▶ _Texto do documento_
##############################

O art. 27º da Constituição da República Portuguesa estabelece, designadamente, que:


“1 - Todos têm direito à liberdade e à segurança.


2 - Ninguém pode ser total ou parcialmente privado da liberdade, a não ser em consequência de sentença judicial condenatória pela prática de ato punido por lei com pena de prisão ou de aplicação judicial de medida de segurança.


3 – Exceptua-se deste princípio a privação da liberdade, pelo tempo e nas condições que a lei determinar, nos seguintes casos:


(…)


b) Detenção ou prisão preventiva por fortes indícios de prática de crime doloso a que corresponda pena de prisão cujo limite máximo seja superior a três anos”


Por outro lado, e com vista a pôr termo à privação da liberdade ilegal, decorrente de abuso de poder, o nº 1 do art. 31º da Lei Fundamental veio consagrar o instituto do habeas corpus, a requerer perante tribunal competente.


O habeas corpus sempre foi concebido como um mecanismo de utilização simples, sem grandes formalismos, de rápida atuação - dado que o constrangimento de um direito fundamental, como o direito à liberdade, não se compactua com atrasos e demoras - e que deve abarcar todas as situações de privação ilegal de liberdade.


Estando inserido no Título II, da Parte I, da Constituição da República Portuguesa tem, por força do disposto no artigo 18º da Lei Fundamental, aplicabilidade direta e vincula entidades públicas e privadas.


Este “remédio”, de consagração constitucional, visa solucionar situações anormais, em que a pessoa foi restringida de sua liberdade por via de abuso de poder, colocando o Estado à pessoa que sofre dessa restrição, um meio idóneo e célere para que seja apreciada a ilegalidade, ou não, daquela limitação de liberdade.


Com efeito, a nossa doutrina1 e jurisprudência2 têm entendido que o habeas corpus constitui uma providência expedita e urgente, de garantia do direito à liberdade consagrado nos artigos 27.º e 28.º da Constituição, “cujo pressuposto constitucional é o abuso de poder”, em caso de detenção ou prisão «contrários aos princípios da constitucionalidade e da legalidade das medidas restritivas da liberdade», «em que não haja outro meio legal de fazer cessar a ofensa ao direito à liberdade», “distinto dos recursos” sendo, por isso, uma garantia privilegiada deste direito, por motivos penais ou outros.

##############################

▶ _Tarefa escrita 1_
No texto sobre o habeas corpus, qual disposição da Lei Fundamental consagrou o instituto do habeas corpus?
A listagem não tem relação com o texto sobre o habeas corpus.

▶ _Dados exibidos_
##############################

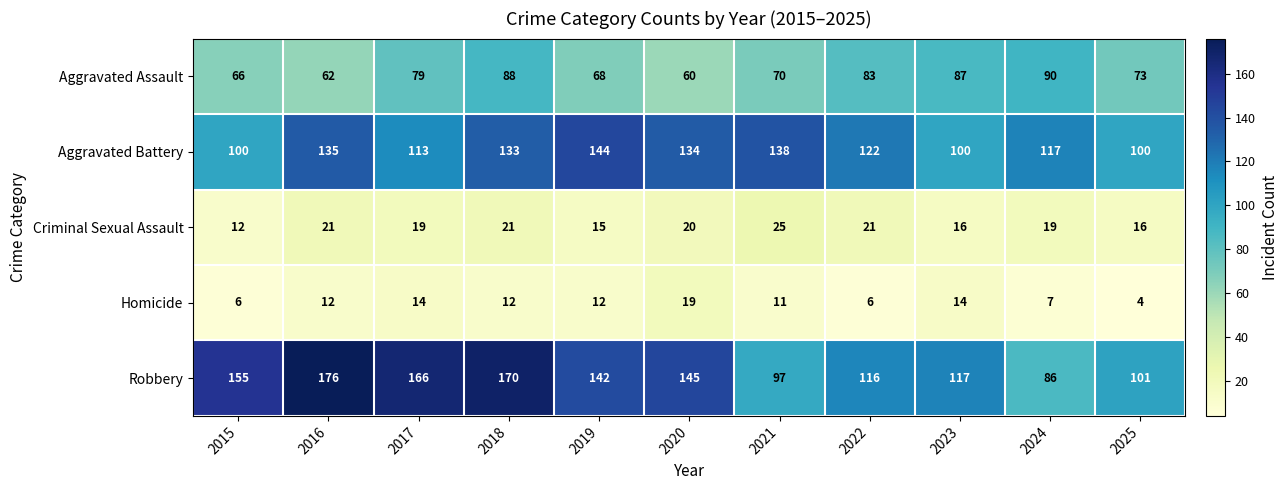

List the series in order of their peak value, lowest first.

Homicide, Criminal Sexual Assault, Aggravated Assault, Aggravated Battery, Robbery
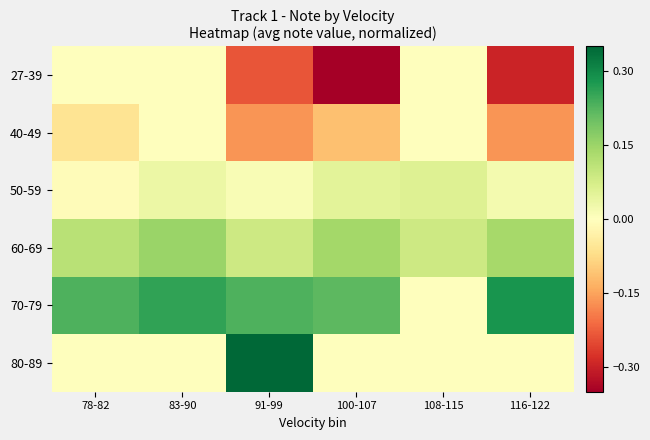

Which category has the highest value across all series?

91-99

##############################

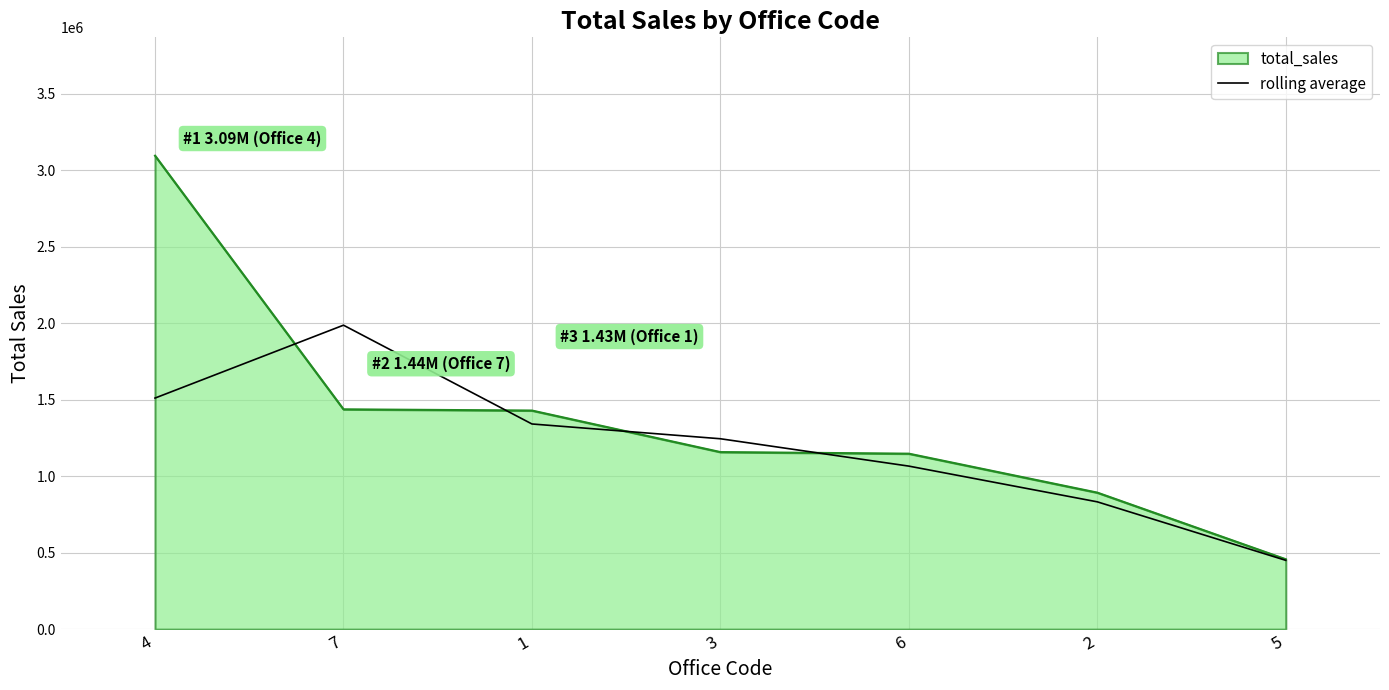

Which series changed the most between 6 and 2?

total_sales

##############################

▶ _Tarefa escrita 2_
Na listagem, troque "category" por "group" nas linhas que vão da linha com "Homicide, Criminal Sexual" até a linha com "Which category has", sem alterar mais nada. Reproduza só essas linhas e deixe as imagens de fora.

▶ _Resultado do exercício 1_
O nº 1 do art. 31º da Lei Fundamental.

▶ _Resultado do exercício 2_
Homicide, Criminal Sexual Assault, Aggravated Assault, Aggravated Battery, Robbery

Which group has the highest value across all series?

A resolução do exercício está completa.